French nationals living in London cast their votes in the first round of the French presidential election on Sunday (April 10).
After a first term mired in social unrest – during which French President Emmanuel Macron took steps to liberalise France’s labour laws, cut taxes on the wealthy and businesses, and tried to reconfigure trans-Atlantic relations – the margins are much tighter than the drubbing he delivered to the far right’s Marine Le Pen in 2017.
Sabine Brazzi, an executive assistant living in London, said she thinks Macron should win a second term.
“I think it’s difficult to put measures in place in five years. And if another president comes in and decides to destroy everything or restart from zero, obviously, nothing moves forward,” Brazzi said.
Laurent Widloecher, a consultant in London, thinks the result isn’t going to be clear cut.
“I think the results are going to surprise us. We saw that Macron was leading the opinion polls in the last two weeks but that the other candidates have been more involved in the race,” he said.
Until just weeks ago, opinion polls pointed to an easy win for the pro-European Union, centrist Macron, who was boosted by his active diplomacy over Ukraine, a strong economic recovery and the weakness of a fragmented opposition.
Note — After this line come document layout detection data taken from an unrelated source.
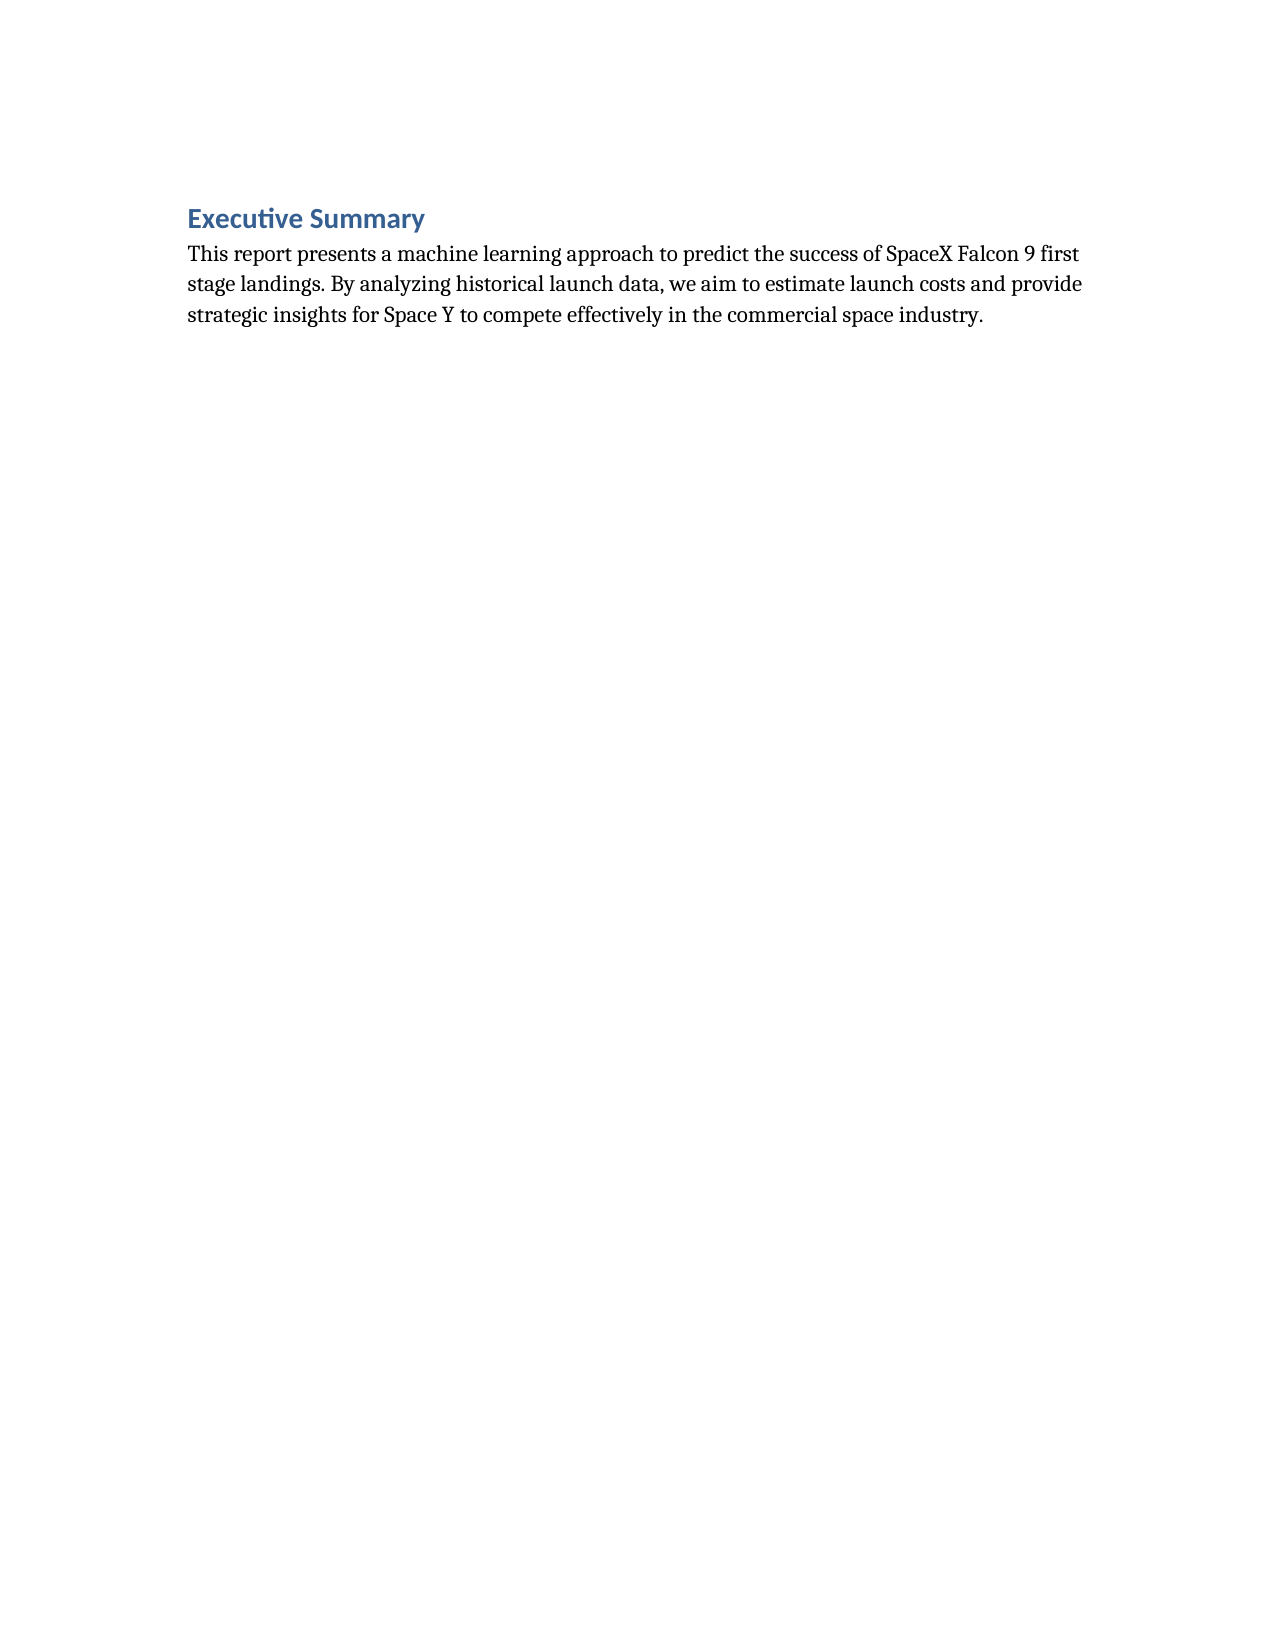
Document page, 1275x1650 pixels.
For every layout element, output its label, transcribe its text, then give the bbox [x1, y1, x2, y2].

subtitle Executive Summary [187, 200, 1087, 236]
text This report presents a machine learning approach to predict the success of SpaceX Falcon 9 first stage landings. By analyzing historical launch data, we aim to estimate launch costs and provide strategic insights for Space Y to compete effectively in the commercial space industry. [187, 241, 1087, 328]
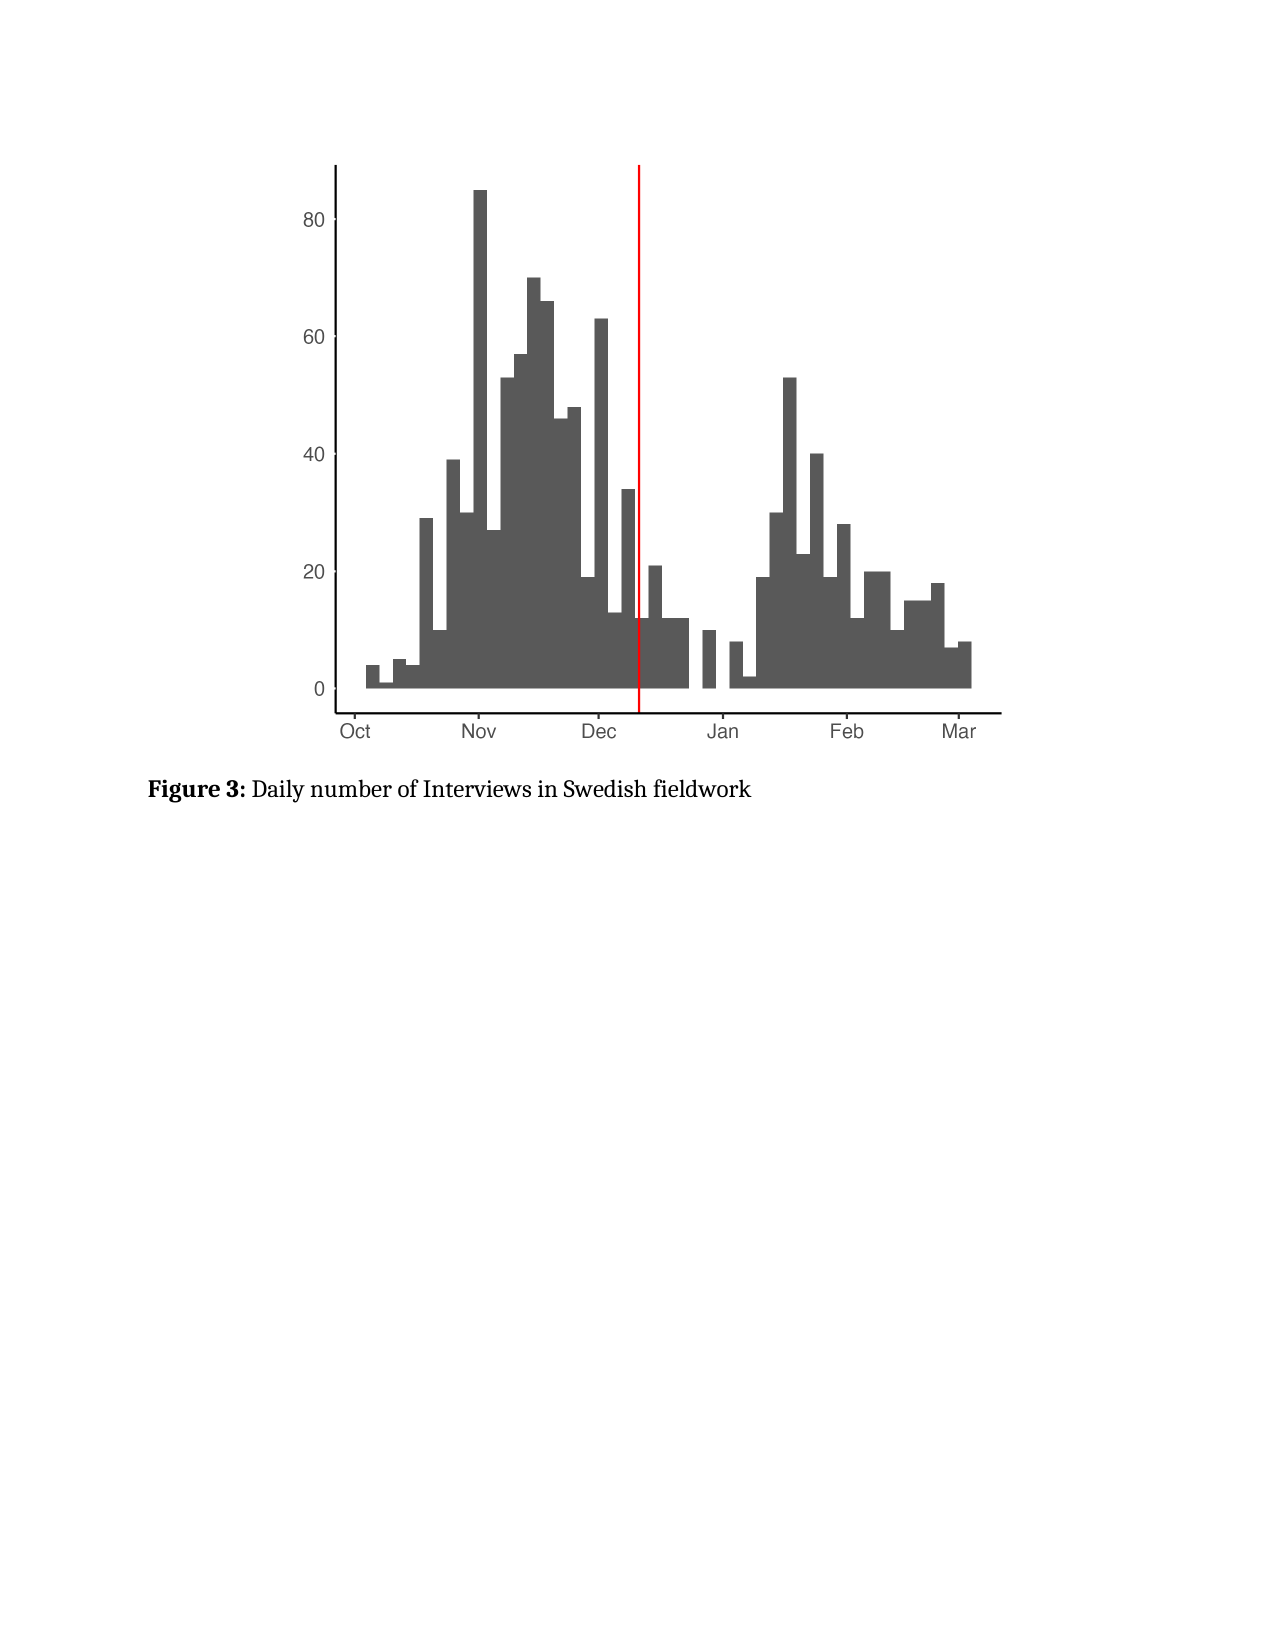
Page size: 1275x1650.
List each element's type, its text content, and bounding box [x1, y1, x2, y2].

text Figure : Daily number of Interviews in Swedish fieldwork [148, 775, 1127, 803]
picture [262, 153, 1013, 754]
“I think he’s the only one today who has the courage… to build the France of tomorrow,” Armelle Savidan, a 47-year-old human resources manager, said after casting her ballot for Macron in Paris.
But Macron’s late entry into the campaign, with only one major rally, that even supporters found underwhelming, and his focus on an unpopular plan to increase the retirement age, have dented his ratings, along with steep inflation.
In contrast, the anti-immigration, eurosceptic Le Pen, 53, has been boosted by a months-long focus on cost of living issues and falling support for her far-right rival, Eric Zemmour.
Rising fuel and food prices, fanned by the war in Ukraine, are a pressing issue for many voters.